What happens
King Henry sits alone on a molehill, removing himself from battle and fantasizing about the simple life of a shepherd. Two soldiers enter carrying corpses—a father who has killed his son, then a father carrying his dead son. Henry witnesses the horror of civil war turning kinsmen into killers. Queen Margaret arrives with Prince Edward, urging Henry to flee as Warwick's forces close in.
Why it matters
This scene is the play's moral and emotional center. Henry's opening soliloquy—his wish to be a humble shepherd carving sundials and tending sheep—reveals a man fundamentally unsuited to kingship. His fantasy of pastoral peace is not escapism; it's a recognition that rule itself has become impossible in a world where law and consent have collapsed. The speech is Shakespeare's most direct statement about the costs of civil war: not victory or defeat, but the destruction of the bonds that hold society together. Henry's peace is not peace but paralysis—he cannot act, cannot command, cannot even bear to watch.
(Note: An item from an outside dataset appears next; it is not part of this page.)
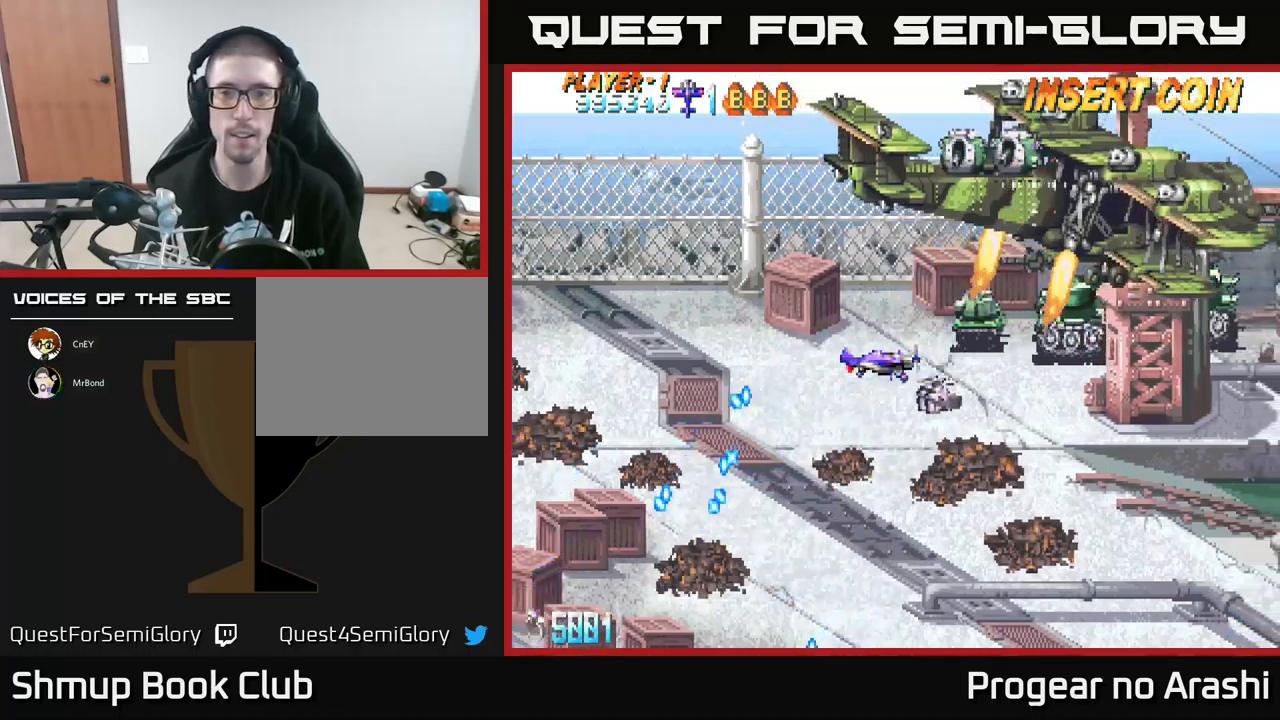
{"buttons": [], "left_stick": "center", "events": []}
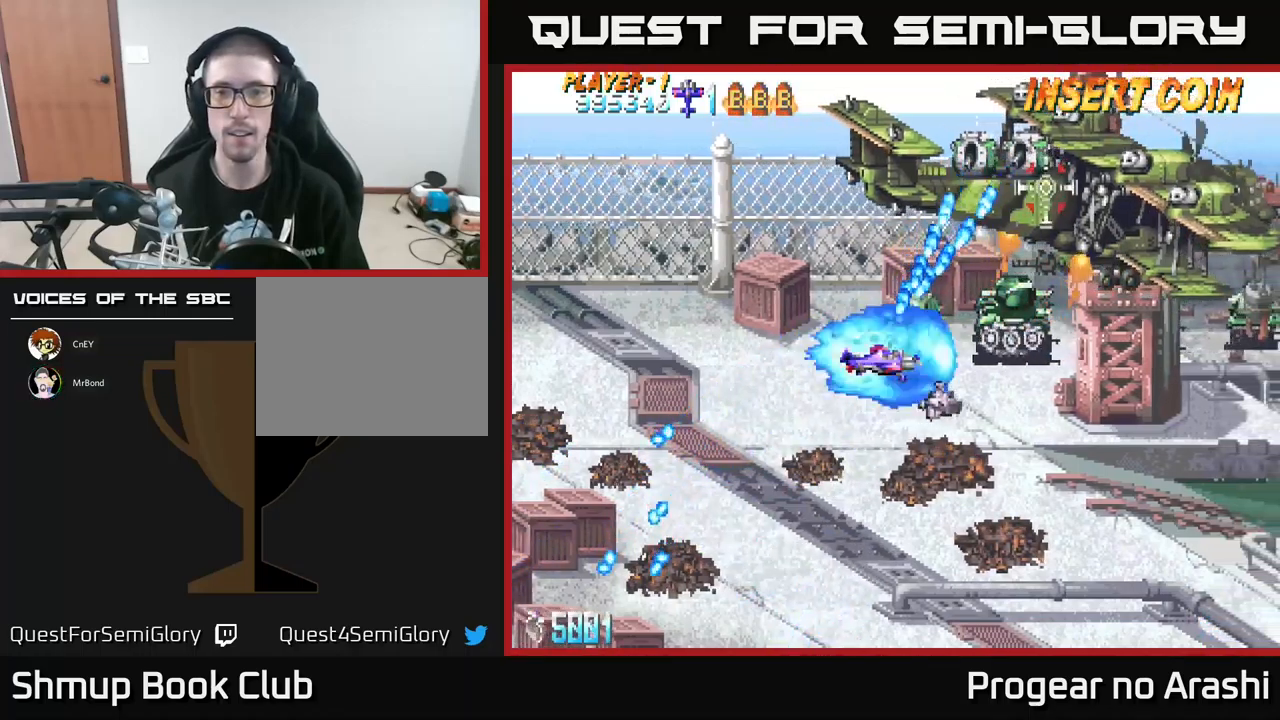
{"buttons": ["X"], "left_stick": "center", "events": [[50, "DPAD_LEFT", "down"], [100, "DPAD_UP", "down"], [200, "X", "down"], [217, "DPAD_UP", "up"], [317, "DPAD_LEFT", "up"], [350, "DPAD_DOWN", "down"], [400, "DPAD_DOWN", "up"]]}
The entrance of the Son carrying his father's corpse, followed immediately by the Father with his dead son, transforms Henry's abstraction into unbearable specificity. These soldiers have not chosen their enemies; they have killed their own blood by accident in the fog of war. Henry's response—weeping, blessing them equally, and prophesying that the war will consume thousands—gives voice to a grief beyond politics. His tears and prayers are the only moral response available to him. By removing himself from command and surrendering to sorrow, Henry becomes the play's conscience. His passivity is not weakness but the only honest reaction to a world in which all action leads to atrocity. Margaret's arrival with her call to flee signals that even this moment of clarity cannot save him.